With such widespread and common GM contamination, the choice for consumers to avoid GM foods is being eroded. If GM genes are escaping control there's no way to know if it's in the food you buy or not.

Each case of contamination has huge related costs - cost for product recalls, testing and regular checks and lost markets and exports. In August 2006, traces of the uncertified GM crop LL601, known as "Liberty Link" and owned by biotech giant Bayer, were found in US rice supplies. With 63 percent of US rice exports affected, the contamination spread to at least 30 countries, from Austria to Ghana to the United Arab Emirates. Major importers such as the EU and the Philippines closed their markets to US rice. Up to US$253 million was lost from food product recalls, and future export losses could reach US$445 million. But here's the rub - costs that are caused by GM contamination are either paid by the taxpayer or, as in this case of Bayer's rice, by farmers and exporters. The biotech companies often avoid any cost due to contamination from their GM crops.

Because the big biotech companies responsible for these crops are not held liable for the costs of contamination they have little incentive to prevent incidents. If they were held responsible for all the costs of contamination many GM crops would probably not be profitable.

Why does it happen?

Every contamination scandal that breaks further damages the reputation of GM crops and costs farmers (potential GM crop customers), markets and exports. Why do the companies allow contamination to happen?
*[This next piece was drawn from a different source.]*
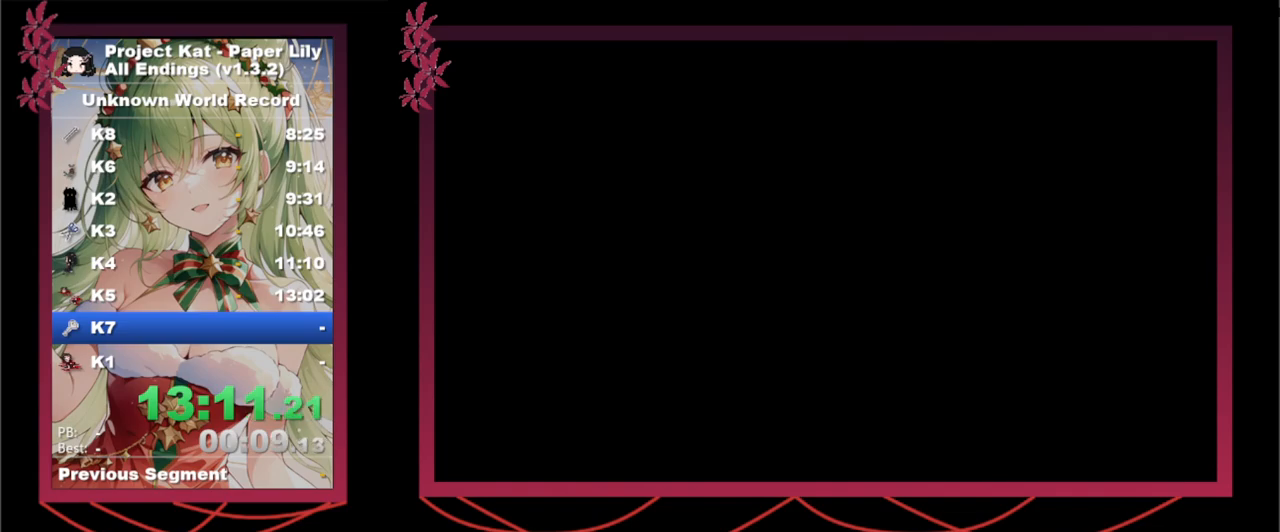
{"keys": ["space", "x", "z"], "events": [[483, "space", "down"], [483, "z", "down"]]}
Clearly the biotech companies must have some powerful reasons not to take effective measures to prevent contamination. Certainly contamination allows the biotech companies to argue that their crops should not be regulated as they are already in the food chain. It could be seen as the thin end of the wedge to gain access to markets via the back door.

While biotech companies will probably never admit their true motives behind genetic contamination, occasionally an industry representative hints at the industry strategy:

"The total acreage devoted to genetically modified crops around the world is expanding. That may be what eventually brings the debate to an end. It is a hell of a thing to say that the way we win is don't give the consumer a choice, but that might be it."

Dale Adolphe, ex-president of the Canola Council of Canada and advocate of GM crops.

As the biotech companies seem intent on risking farmers' livelihoods and ignoring health concerns to help spread GM crop acceptance by default it is vital that politicians stand firm. Rigorous testing and holding companies wholly financially responsible is the only way to ensure an end to genetic contamination.